Cryptography basics
Cryptography is the science of protecting information — keeping it confidential, verifying its integrity, and proving its authenticity — by relying on math problems that are easy one way and infeasible to reverse.
Why it matters
Every login, HTTPS connection, signed software update, and password store depends on it. You rarely invent cryptography, but you constantly use it — and the dangerous failures come from misusing correct primitives (reused nonces, plaintext passwords, home-grown ciphers), so knowing the building blocks is a practical safety skill, not just theory.
How it works
The core primitives:
- Symmetric encryption — one shared key encrypts and decrypts (e.g.
AES). Fast, but both sides must already share the secret. - Asymmetric encryption — a public/private key pair (e.g.
RSA). Anyone encrypts with the public key; only the private key decrypts. Its security rests on number-theory hardness — factoring large products and modular exponentiation. - Hashing — a one-way digest (e.g.
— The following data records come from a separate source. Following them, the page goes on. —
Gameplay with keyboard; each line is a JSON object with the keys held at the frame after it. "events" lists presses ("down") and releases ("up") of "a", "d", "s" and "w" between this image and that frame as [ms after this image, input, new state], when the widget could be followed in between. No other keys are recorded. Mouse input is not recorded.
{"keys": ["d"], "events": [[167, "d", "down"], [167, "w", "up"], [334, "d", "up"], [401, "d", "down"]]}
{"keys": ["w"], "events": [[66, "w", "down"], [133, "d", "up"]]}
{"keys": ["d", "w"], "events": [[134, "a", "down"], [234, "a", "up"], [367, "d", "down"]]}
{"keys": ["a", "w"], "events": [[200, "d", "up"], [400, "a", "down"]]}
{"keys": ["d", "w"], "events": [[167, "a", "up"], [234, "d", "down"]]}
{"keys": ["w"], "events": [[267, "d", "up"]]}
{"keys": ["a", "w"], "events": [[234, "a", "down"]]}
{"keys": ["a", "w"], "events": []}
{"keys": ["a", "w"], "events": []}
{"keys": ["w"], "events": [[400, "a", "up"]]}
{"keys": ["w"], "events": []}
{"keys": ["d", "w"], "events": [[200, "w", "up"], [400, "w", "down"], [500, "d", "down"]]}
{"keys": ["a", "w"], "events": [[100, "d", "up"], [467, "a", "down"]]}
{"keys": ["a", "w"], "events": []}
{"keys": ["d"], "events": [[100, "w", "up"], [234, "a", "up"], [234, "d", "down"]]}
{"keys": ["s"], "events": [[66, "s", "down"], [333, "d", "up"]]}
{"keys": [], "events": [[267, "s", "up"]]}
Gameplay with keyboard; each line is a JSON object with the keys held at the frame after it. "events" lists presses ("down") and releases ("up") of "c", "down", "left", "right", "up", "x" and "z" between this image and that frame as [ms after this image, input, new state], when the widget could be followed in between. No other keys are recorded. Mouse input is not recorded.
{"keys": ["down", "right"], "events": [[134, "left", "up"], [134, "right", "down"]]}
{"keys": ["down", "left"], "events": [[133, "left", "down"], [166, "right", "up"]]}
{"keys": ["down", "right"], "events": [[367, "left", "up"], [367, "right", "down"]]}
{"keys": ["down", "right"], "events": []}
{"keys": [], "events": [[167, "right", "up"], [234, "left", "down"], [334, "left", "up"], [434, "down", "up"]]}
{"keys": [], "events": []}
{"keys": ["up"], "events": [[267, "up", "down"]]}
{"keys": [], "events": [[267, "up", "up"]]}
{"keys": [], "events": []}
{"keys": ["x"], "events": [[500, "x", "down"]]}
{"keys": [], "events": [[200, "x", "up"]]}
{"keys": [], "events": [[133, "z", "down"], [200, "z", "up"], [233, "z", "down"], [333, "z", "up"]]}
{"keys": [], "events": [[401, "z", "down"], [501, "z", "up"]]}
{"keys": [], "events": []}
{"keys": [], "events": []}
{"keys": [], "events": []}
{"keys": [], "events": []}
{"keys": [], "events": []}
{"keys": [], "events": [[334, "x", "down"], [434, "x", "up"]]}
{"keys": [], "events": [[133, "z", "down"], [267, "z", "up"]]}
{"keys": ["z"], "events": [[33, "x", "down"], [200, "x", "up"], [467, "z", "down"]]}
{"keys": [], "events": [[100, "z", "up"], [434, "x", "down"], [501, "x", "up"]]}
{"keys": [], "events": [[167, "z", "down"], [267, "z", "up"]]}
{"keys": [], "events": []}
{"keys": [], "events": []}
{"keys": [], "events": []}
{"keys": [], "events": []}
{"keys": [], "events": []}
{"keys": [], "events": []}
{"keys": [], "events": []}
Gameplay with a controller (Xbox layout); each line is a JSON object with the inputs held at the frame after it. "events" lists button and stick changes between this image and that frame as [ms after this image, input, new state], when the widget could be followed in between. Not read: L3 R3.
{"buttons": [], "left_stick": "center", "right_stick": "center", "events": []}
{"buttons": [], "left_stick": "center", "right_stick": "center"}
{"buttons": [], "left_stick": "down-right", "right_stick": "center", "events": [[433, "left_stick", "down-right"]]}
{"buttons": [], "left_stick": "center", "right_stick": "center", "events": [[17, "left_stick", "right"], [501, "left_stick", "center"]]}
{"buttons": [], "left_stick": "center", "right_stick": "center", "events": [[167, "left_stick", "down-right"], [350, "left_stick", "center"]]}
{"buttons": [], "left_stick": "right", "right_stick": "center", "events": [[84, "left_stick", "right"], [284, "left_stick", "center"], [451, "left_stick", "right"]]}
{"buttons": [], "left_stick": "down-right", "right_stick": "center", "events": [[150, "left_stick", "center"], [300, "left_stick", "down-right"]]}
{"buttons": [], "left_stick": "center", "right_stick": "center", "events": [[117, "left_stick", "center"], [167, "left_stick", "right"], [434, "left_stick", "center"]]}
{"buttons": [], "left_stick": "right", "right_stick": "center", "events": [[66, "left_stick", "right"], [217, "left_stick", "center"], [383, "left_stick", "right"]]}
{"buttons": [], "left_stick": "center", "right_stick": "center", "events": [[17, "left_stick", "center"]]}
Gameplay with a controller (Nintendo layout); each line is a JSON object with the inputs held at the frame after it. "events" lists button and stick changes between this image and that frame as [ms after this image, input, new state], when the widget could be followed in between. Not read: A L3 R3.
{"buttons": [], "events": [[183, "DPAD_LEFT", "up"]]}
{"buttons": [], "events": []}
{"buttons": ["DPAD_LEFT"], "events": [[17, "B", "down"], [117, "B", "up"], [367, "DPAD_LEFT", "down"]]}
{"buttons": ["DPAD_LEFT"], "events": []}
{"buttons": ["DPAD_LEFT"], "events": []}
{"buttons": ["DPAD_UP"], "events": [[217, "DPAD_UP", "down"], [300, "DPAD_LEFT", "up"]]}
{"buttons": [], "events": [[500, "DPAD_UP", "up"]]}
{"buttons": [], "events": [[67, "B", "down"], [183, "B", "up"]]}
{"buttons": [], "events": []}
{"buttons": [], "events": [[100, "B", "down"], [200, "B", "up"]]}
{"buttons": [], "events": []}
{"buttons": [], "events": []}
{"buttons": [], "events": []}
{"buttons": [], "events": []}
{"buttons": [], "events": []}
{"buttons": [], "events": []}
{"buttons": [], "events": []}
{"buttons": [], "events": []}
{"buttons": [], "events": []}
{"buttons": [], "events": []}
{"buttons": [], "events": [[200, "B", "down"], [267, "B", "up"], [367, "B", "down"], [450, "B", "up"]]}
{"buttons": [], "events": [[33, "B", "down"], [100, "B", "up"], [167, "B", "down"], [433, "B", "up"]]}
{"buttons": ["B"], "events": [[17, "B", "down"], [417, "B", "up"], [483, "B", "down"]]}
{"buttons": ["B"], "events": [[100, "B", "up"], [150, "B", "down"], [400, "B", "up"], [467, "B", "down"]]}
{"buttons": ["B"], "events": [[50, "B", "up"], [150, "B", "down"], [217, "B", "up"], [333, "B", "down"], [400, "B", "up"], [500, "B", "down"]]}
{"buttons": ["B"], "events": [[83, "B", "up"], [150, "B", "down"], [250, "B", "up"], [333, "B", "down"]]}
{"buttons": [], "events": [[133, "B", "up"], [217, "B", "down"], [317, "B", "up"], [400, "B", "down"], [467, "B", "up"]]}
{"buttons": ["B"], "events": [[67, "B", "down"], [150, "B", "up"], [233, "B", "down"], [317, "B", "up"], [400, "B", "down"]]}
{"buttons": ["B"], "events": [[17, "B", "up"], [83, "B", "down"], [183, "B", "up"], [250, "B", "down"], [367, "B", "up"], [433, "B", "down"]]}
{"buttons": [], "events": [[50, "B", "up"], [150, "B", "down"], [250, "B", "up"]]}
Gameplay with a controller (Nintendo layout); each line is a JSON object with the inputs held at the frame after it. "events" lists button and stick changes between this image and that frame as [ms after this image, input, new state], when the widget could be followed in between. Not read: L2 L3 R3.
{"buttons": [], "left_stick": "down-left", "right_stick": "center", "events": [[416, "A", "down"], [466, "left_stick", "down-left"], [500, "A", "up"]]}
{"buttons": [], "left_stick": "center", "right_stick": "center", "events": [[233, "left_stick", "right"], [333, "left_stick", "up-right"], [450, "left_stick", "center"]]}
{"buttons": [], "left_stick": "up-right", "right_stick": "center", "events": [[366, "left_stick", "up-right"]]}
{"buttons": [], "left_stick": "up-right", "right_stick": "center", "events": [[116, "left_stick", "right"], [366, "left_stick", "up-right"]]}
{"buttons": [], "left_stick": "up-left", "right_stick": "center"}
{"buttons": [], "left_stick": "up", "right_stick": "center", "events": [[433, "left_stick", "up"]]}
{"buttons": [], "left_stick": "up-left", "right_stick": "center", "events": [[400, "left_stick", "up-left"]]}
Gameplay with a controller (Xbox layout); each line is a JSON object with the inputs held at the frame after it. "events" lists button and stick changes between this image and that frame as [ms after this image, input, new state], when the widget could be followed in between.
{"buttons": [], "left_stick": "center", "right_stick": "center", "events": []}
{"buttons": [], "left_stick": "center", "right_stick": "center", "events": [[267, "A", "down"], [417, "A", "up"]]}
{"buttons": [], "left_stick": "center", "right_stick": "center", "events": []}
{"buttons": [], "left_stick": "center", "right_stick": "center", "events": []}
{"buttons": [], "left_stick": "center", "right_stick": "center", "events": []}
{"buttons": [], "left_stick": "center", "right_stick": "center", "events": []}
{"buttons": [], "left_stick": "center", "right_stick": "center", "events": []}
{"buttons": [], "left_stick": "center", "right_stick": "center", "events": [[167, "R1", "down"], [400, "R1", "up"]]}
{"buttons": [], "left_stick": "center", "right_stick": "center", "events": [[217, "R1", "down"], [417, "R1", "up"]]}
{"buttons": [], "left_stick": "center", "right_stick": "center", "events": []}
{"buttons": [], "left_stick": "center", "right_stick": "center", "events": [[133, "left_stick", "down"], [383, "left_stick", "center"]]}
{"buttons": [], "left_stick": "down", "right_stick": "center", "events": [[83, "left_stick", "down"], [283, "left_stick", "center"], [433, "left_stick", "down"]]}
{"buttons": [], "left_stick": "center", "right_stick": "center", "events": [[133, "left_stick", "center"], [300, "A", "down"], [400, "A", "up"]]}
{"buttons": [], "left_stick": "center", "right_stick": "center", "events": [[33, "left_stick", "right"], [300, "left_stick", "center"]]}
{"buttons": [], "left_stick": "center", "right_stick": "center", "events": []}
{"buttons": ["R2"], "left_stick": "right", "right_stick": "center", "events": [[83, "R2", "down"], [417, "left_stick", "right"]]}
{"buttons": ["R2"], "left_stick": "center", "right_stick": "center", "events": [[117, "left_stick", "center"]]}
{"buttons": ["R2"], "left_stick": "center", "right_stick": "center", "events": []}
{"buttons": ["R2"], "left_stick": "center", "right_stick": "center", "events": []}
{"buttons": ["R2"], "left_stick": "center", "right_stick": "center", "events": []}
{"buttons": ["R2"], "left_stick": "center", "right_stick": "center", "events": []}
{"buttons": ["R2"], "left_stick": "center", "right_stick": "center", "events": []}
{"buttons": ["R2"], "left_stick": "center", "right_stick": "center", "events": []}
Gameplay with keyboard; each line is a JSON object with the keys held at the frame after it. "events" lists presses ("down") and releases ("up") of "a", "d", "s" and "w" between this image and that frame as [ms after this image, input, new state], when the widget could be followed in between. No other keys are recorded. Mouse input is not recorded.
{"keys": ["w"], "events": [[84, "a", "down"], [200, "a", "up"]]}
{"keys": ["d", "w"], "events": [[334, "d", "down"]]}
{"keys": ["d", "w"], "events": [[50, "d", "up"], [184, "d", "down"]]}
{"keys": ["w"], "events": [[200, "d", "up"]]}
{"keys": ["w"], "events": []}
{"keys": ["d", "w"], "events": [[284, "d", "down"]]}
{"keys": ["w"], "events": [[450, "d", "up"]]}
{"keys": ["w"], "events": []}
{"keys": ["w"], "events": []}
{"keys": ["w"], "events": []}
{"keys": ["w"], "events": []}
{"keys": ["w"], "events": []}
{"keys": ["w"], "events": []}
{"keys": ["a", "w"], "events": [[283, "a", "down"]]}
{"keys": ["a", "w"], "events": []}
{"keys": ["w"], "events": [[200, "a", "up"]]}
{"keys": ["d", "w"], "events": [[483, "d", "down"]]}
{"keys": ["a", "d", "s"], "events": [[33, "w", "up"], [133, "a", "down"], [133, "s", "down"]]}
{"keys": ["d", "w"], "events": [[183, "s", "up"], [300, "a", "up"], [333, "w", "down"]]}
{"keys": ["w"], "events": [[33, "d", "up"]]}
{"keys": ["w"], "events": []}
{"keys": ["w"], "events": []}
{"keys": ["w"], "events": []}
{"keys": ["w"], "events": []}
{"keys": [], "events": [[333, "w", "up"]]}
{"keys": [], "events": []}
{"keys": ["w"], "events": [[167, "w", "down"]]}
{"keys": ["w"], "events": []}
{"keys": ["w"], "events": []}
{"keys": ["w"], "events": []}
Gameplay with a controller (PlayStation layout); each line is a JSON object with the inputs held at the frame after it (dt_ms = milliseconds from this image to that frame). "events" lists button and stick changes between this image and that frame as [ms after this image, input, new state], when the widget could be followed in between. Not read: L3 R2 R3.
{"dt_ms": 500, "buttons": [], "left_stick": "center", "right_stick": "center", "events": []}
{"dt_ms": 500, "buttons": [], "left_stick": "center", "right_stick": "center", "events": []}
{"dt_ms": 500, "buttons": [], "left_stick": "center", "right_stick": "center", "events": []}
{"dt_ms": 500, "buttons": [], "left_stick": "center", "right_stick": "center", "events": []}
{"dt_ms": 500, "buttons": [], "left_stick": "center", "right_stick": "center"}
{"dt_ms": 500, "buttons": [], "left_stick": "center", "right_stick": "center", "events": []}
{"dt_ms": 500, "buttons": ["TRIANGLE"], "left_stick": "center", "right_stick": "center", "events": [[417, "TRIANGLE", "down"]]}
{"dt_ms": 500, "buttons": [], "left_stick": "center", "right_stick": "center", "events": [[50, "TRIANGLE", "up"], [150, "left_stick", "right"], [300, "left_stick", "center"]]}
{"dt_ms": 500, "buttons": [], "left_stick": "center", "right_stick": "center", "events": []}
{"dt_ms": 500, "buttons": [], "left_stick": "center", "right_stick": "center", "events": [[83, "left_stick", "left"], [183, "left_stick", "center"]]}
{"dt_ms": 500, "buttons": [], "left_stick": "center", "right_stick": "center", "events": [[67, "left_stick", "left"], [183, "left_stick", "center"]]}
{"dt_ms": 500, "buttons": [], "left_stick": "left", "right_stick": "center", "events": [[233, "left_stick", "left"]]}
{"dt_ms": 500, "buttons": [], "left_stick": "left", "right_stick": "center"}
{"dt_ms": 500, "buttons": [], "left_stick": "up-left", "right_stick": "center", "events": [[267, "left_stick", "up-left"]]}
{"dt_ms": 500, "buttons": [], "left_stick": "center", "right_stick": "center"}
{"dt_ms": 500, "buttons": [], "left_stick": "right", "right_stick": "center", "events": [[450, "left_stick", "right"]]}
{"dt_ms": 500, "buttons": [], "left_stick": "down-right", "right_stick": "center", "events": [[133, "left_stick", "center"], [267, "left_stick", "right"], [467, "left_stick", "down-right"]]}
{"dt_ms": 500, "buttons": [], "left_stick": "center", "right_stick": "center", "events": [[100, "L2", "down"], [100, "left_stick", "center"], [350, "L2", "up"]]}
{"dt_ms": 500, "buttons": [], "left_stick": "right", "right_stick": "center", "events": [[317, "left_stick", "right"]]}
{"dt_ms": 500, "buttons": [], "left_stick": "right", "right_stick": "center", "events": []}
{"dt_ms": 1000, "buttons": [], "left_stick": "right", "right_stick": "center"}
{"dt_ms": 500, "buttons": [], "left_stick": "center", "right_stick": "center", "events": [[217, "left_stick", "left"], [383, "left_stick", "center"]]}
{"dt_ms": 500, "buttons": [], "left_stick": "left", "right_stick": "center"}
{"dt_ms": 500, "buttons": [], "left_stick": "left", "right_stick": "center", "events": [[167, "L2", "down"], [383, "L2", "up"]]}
SHA-256): same input maps to the same fixed-size output, and the input cannot be recovered. Used for integrity and password storage (with a salt). - Key exchange (Diffie-Hellman) lets two parties derive a shared secret over a public channel.
Many constructions combine these: TLS uses asymmetric crypto to exchange a symmetric session key, then
switches to fast symmetric encryption. The humble XOR is the atom underneath — a XOR k XOR k == a
makes it reversible, the basis of stream ciphers and the one-time pad.
Example
A one-time pad over a key stream, the simplest perfectly-secret cipher (see bit-manipulation):
encrypt(msg, key): for i: cipher[i] ← msg[i] XOR key[i]
decrypt(cipher, key): for i: msg[i] ← cipher[i] XOR key[i]
It is unbreakable only if the key is truly random, as long as the message, and never reused — reuse
leaks m1 XOR m2 and collapses the secrecy.
Pitfalls
- Rolling your own cipher — use vetted libraries and standard algorithms; novel schemes fail in ways experts spot instantly.
- Reusing nonces / one-time-pad keys — repetition destroys the security guarantee entirely.
- Storing passwords with plain or fast hashes — use a salted, deliberately slow
KDF(bcrypt, Argon2); rawSHA-256is trivially brute-forced.